Description Martin Sivák 2014-03-25 15:20:16 UTC
Description of problem:

I found out that it is possible to get to a state when it is not possible to fix affinity group violation.

Take a look at the following code snippets:

// Group all hosts for VMs with positive affinity
for (Guid id : allVmIdsPositive) {
    VM runVm = runningVMsMap.get(id);
    if (runVm != null && runVm.getRunOnVds() != null) {
         acceptableHosts.add(runVm.getRunOnVds());
    }
}

In the above snippet the allVmIdsPositive holds a list of VMs that are supposed to run on the same host (Positive affinity).

The acceptableHosts set then ends up with all hosts that are used to run the VMs from the allVmIdsPositive list. The assumption here is that it should be either single host or empty set if no other VM from the Affinity group is running.
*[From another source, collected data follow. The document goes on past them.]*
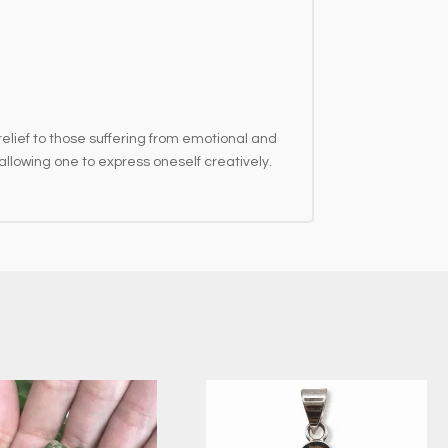
elief to those suffering from emotional and
llowing one to express oneself creatively.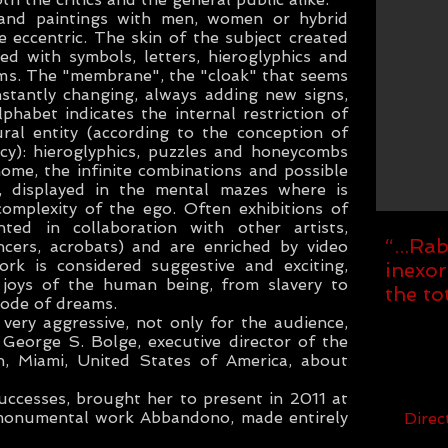
and paintings with men, women or hybrid
e eccentric. The skin of the subject created
ed with symbols, letters, hieroglyphics and
orms. The "membrane", the "cloak" that seems
nstantly changing, always adding new signs,
habet indicates the internal restriction of
ral entity (according to the conception of
y): hieroglyphics, puzzles and honeycombs
nome, the infinite combinations and possible
y, displayed in the mental mazes where is
complexity of the ego. Often exhibitions of
ed in collaboration with other artists,
“...Ra
ncers, acrobats) and are enriched by video
rk is considered suggestive and exciting,
inexor
 joys of the human being, from slavery to
the to
ode of dreams.
very aggressive, not only for the audience,
 George S. Bolge, executive director of the
 Miami, United States of America, about
uccesses, brought her to present in 2011 at
 monumental work Abbandono, made entirely
Dire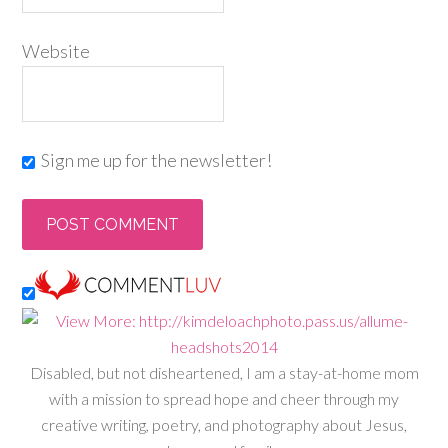
Website
Sign me up for the newsletter!
Disabled, but not disheartened, I am a stay-at-home mom
with a mission to spread hope and cheer through my
creative writing, poetry, and photography about Jesus,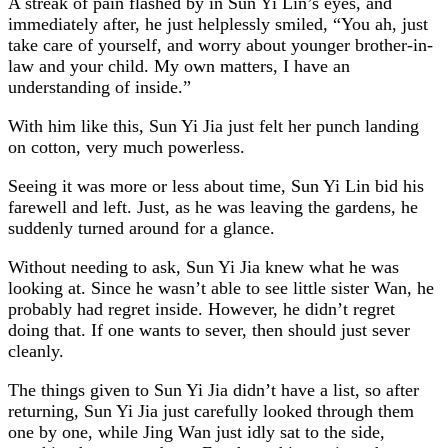
A streak of pain flashed by in Sun Yi Lin’s eyes, and
immediately after, he just helplessly smiled, “You ah, just
take care of yourself, and worry about younger brother-in-
law and your child. My own matters, I have an
understanding of inside.”
With him like this, Sun Yi Jia just felt her punch landing
on cotton, very much powerless.
Seeing it was more or less about time, Sun Yi Lin bid his
farewell and left. Just, as he was leaving the gardens, he
suddenly turned around for a glance.
Without needing to ask, Sun Yi Jia knew what he was
looking at. Since he wasn’t able to see little sister Wan, he
probably had regret inside. However, he didn’t regret
doing that. If one wants to sever, then should just sever
cleanly.
The things given to Sun Yi Jia didn’t have a list, so after
returning, Sun Yi Jia just carefully looked through them
one by one, while Jing Wan just idly sat to the side,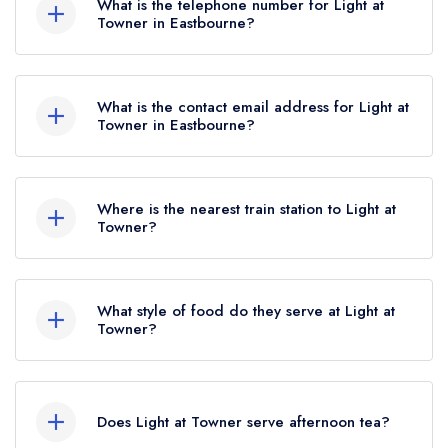
What is the telephone number for Light at
Towner in Eastbourne?
01323 400170
What is the contact email address for Light at
Towner in Eastbourne?
To email Light at Towner now,
please click here
Where is the nearest train station to Light at
Towner?
The nearest train station to Light at Towner is
Lewes, approximately 13.99 miles away (as the
What style of food do they serve at Light at
crow flies).
Towner?
Our most recent description of the cuisine type
served at Light at Towner is Contemporary.
Does Light at Towner serve afternoon tea?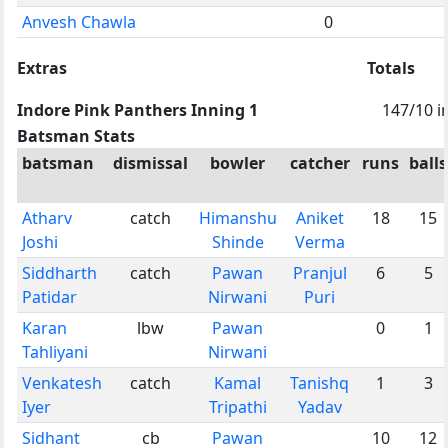
Anvesh Chawla
0
Extras
Totals
Indore Pink Panthers Inning 1
147/10 i
Batsman Stats
batsman
dismissal
bowler
catcher
runs
balls
Atharv
catch
Himanshu
Aniket
18
15
Joshi
Shinde
Verma
Siddharth
catch
Pawan
Pranjul
6
5
Patidar
Nirwani
Puri
Karan
lbw
Pawan
0
1
Tahliyani
Nirwani
Venkatesh
catch
Kamal
Tanishq
1
3
Iyer
Tripathi
Yadav
Sidhant
cb
Pawan
10
12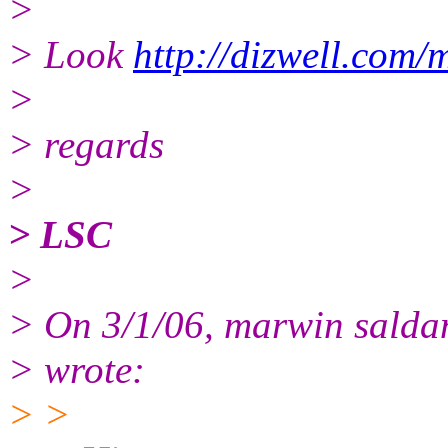
>
> Look
http://dizwell.com/
>
> regards
>
> LSC
>
> On 3/1/06, marwin salda
> wrote:
> >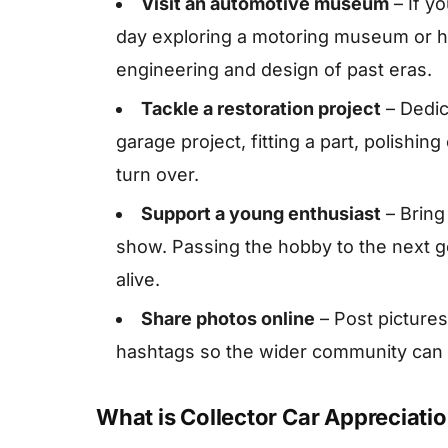
Visit an automotive museum
– If y
day exploring a motoring museum or he
engineering and design of past eras.
Tackle a restoration project
– Dedic
garage project, fitting a part, polishing
turn over.
Support a young enthusiast
– Bring 
show. Passing the hobby to the next g
alive.
Share photos online
– Post pictures
hashtags so the wider community can e
What is Collector Car Appreciati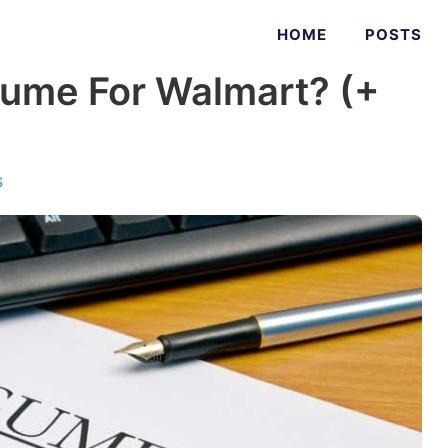
HOME
POSTS
ume For Walmart? (+
s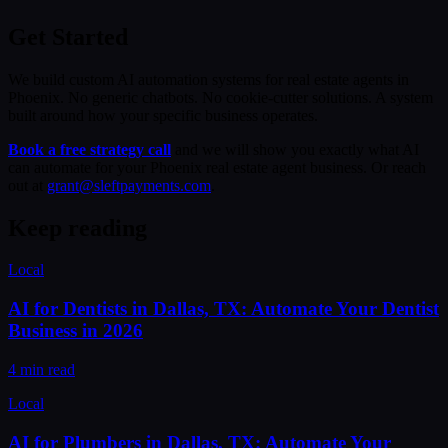
Get Started
We build custom AI automation systems for real estate agents in
Phoenix. No generic chatbots. No cookie-cutter solutions. A system
built around how your specific business operates.
Book a free strategy call
and we will show you exactly what AI
can automate for your Phoenix real estate agent business. Or reach
out at
grant@sleftpayments.com
.
Keep reading
Local
AI for Dentists in Dallas, TX: Automate Your Dentist
Business in 2026
4 min read
Local
AI for Plumbers in Dallas, TX: Automate Your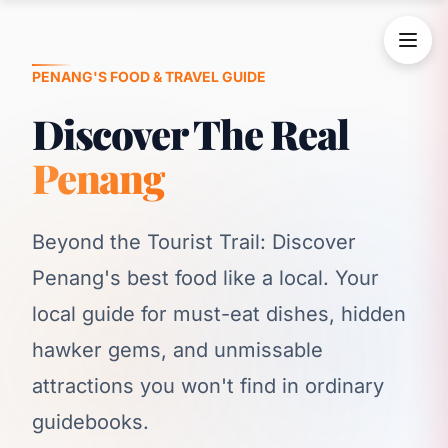
PENANG'S FOOD & TRAVEL GUIDE
Discover The Real
Penang
Beyond the Tourist Trail: Discover
Penang's best food like a local. Your
local guide for must-eat dishes, hidden
hawker gems, and unmissable
attractions you won't find in ordinary
guidebooks.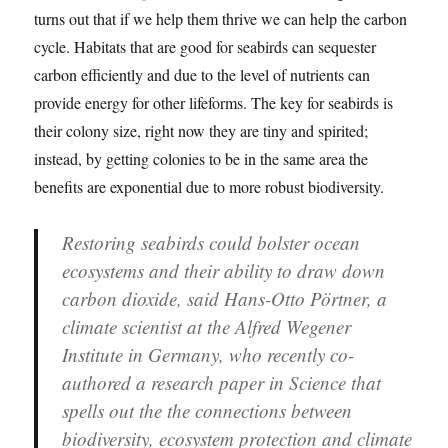
turns out that if we help them thrive we can help the carbon
cycle. Habitats that are good for seabirds can sequester
carbon efficiently and due to the level of nutrients can
provide energy for other lifeforms. The key for seabirds is
their colony size, right now they are tiny and spirited;
instead, by getting colonies to be in the same area the
benefits are exponential due to more robust biodiversity.
Restoring seabirds could bolster ocean
ecosystems and their ability to draw down
carbon dioxide, said Hans-Otto Pörtner, a
climate scientist at the Alfred Wegener
Institute in Germany, who recently co-
authored a research paper in Science that
spells out the the connections between
biodiversity, ecosystem protection and climate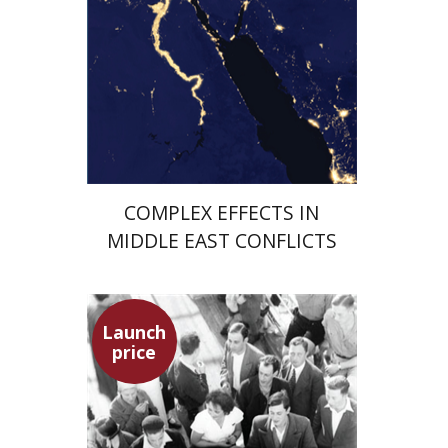
Launch price
$29
$42
COMPLEX EFFECTS IN
MIDDLE EAST CONFLICTS
Launch
price
Hagit Lavsky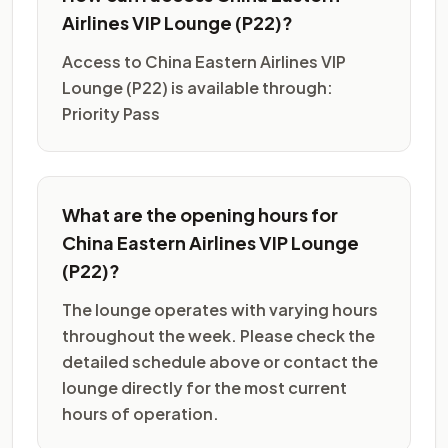
Airlines VIP Lounge (P22)?
Access to China Eastern Airlines VIP
Lounge (P22) is available through:
Priority Pass
What are the opening hours for
China Eastern Airlines VIP Lounge
(P22)?
The lounge operates with varying hours
throughout the week. Please check the
detailed schedule above or contact the
lounge directly for the most current
hours of operation.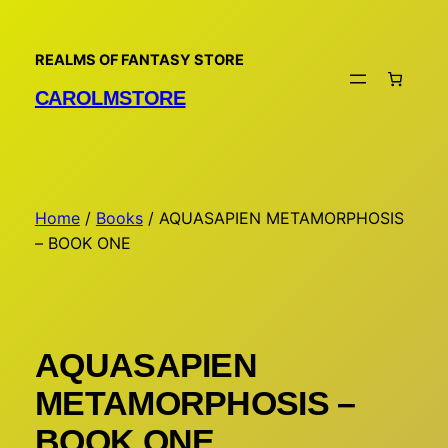
Skip
to
REALMS OF FANTASY STORE
content
CAROLMSTORE
Home
/
Books
/ AQUASAPIEN METAMORPHOSIS
– BOOK ONE
AQUASAPIEN
METAMORPHOSIS –
BOOK ONE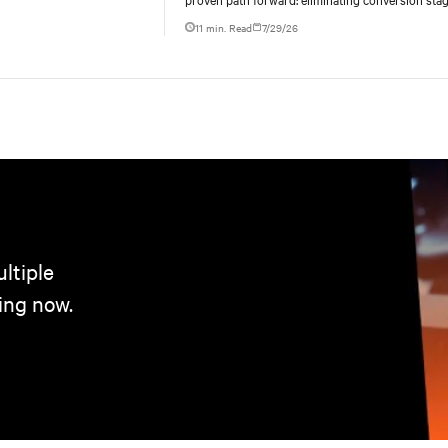
increasing rack power density, and aligning facili
11 min. Read
7/29/26
ltiple
ing now.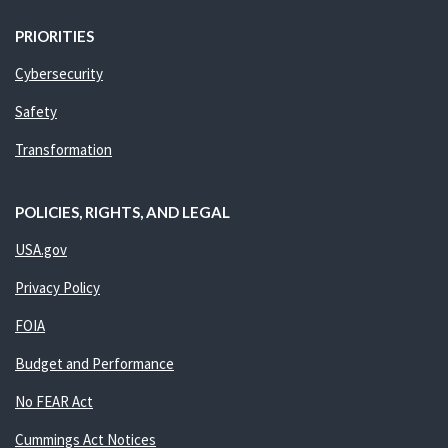
PRIORITIES
Cybersecurity
Safety
Transformation
POLICIES, RIGHTS, AND LEGAL
USA.gov
Privacy Policy
FOIA
Budget and Performance
No FEAR Act
Cummings Act Notices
The following snippet checks that:

if (acceptableHosts.isEmpty()) {
    acceptableHosts.addAll(hostMap.keySet());
} else if (acceptableHosts.size() == 1 &&  
           hostMap.containsKey(acceptableHosts.iterator().next())) {
    hasPositiveConstraint = true;
    // Only one host is allowed for positive affinity, i.e. if the VM
    // contained in a positive affinity group he must run on the host
    // that all the other members are running, if the VMs spread across
    // hosts, the affinity rule isn't applied.
} else {
    ...
    return null;
}

Now focus on the last else clause. If for any reason there are VMs that

1) belong to the same positive affinity group
2) run on different hosts

then the filter returns null meaning no host can be used to run the currently scheduled VM.

The same scheduling algorithm is used when the user starts a new VM, when the user tries to migrate a VM manually and when the load balancing job tries to rebalance the cluster. In all of those cases any VM belonging to the affinity group is prevented to run or migrate.

Now, how can this happen?

The user is free to change cluster policies and the Affinity Filter module can be disabled at first.

Version-Release number of selected component (if applicable):

ovirt-engine master as of 25th of Mar 2014, 16:13 CET

Steps to Reproduce:
1. Disable affinity modules from cluster policy
2. Create at least 2 VMs
3. Add all VMs from step 2 to hard constraint positive affinity group
4. Start the VMs on different hosts
5. Enable the affinity modules in cluster policy
6. Try to fix the issue or watch the cluster as it tries to rebalance

Actual results:

The VMs are stuck on their hosts and no VM from the affinity group can be started.

Expected results:

The VMs are automatically rebalanced to run on a single host.

Additional info:

I believe the logic for hard constraint positive affinity should be changed to:

1) use any host if there is no VM from that group running (already there)
2) leave only hosts that already have VMs from that group running (instead of filtering out all hosts)

Comment 1 Sandro Bonazzola 2014-03-31 12:13:42 UTC
Moving to 3.4.1 since 3.4.0 has been released

Comment 2 Sandro Bonazzola 2014-05-08 13:56:27 UTC
This is an automated message.

oVirt 3.4.1 has been released.
This issue has been retargeted to 3.5.0 since it has not been marked as high priority or severity issue, please retarget if needed.

Comment 3 Sandro Bonazzola 2014-10-17 12:31:46 UTC
oVirt 3.5 has been released and should include the fix for this issue.